Skip all lines in the entries below that come before the one containing "the flavor of". Repeat that line and the rest exactly.

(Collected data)
::::

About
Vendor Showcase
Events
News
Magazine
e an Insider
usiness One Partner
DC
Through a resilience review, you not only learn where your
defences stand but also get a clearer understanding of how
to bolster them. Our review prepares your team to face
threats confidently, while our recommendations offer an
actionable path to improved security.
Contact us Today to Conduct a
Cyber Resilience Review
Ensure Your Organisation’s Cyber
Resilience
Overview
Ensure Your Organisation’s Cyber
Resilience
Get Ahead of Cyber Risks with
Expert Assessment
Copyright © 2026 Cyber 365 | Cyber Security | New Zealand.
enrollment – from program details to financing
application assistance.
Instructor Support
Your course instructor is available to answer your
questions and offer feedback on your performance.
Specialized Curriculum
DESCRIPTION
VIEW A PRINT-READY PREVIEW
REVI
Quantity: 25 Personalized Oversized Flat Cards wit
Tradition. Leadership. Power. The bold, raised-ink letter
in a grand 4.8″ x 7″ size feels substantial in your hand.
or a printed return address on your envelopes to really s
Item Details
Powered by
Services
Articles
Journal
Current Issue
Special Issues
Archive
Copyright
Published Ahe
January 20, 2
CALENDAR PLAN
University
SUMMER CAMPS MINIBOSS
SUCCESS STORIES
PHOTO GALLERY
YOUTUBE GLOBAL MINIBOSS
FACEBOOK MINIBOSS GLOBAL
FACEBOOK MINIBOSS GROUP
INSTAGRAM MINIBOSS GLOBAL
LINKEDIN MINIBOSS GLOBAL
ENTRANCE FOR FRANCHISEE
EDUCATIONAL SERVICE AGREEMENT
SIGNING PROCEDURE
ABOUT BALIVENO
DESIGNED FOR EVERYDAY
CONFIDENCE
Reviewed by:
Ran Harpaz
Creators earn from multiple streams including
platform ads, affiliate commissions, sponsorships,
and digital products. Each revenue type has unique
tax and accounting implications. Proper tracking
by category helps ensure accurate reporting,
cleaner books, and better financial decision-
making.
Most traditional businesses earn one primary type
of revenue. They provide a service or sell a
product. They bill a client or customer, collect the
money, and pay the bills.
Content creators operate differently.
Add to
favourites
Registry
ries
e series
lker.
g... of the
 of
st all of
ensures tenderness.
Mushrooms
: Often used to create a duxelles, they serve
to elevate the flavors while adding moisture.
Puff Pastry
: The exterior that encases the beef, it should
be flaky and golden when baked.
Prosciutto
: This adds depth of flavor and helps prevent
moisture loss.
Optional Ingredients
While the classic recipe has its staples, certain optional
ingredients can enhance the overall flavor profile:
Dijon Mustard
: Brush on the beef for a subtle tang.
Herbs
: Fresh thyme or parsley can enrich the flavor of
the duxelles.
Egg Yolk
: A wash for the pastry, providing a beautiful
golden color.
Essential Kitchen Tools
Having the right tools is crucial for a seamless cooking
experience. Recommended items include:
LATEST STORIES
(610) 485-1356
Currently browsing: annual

::::

◆ Exercise output ◆
: Fresh thyme or parsley can enrich the flavor of
the duxelles.
Egg Yolk
: A wash for the pastry, providing a beautiful
golden color.
Essential Kitchen Tools
Having the right tools is crucial for a seamless cooking
experience. Recommended items include:
LATEST STORIES
(610) 485-1356
Currently browsing: annual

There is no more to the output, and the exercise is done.